◆ Task requirements ◆
Restate the entries below exactly. Images are not part of the copy.

◆ Data listing ◆

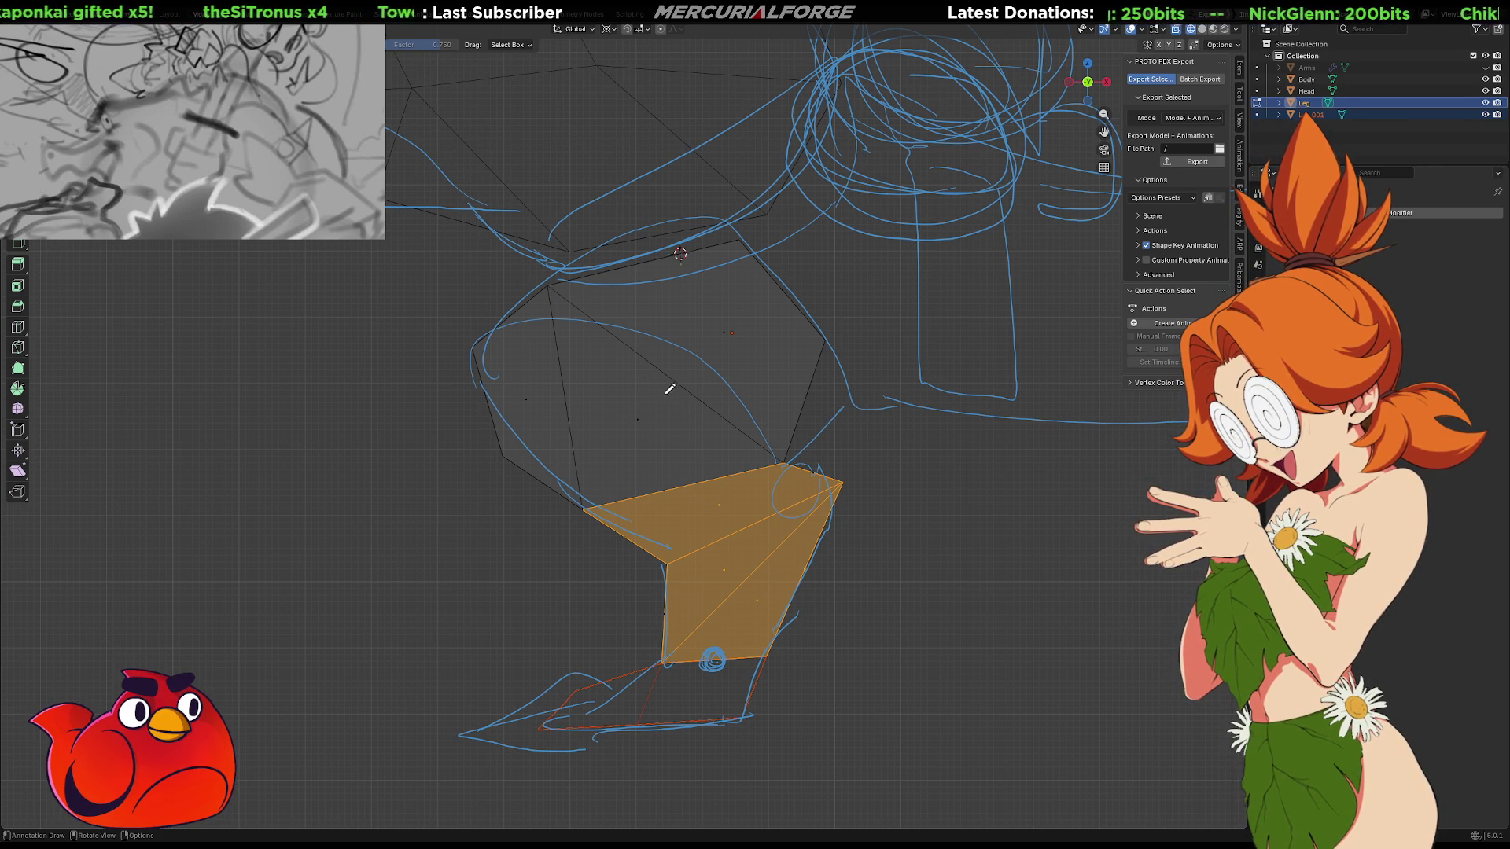
mouse_move(667, 394)
left_mouse_down()
mouse_move(650, 414)
mouse_move(711, 656)
left_mouse_up()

◆ Your response ◆
mouse_move(667, 394)
left_mouse_down()
mouse_move(650, 414)
mouse_move(711, 656)
left_mouse_up()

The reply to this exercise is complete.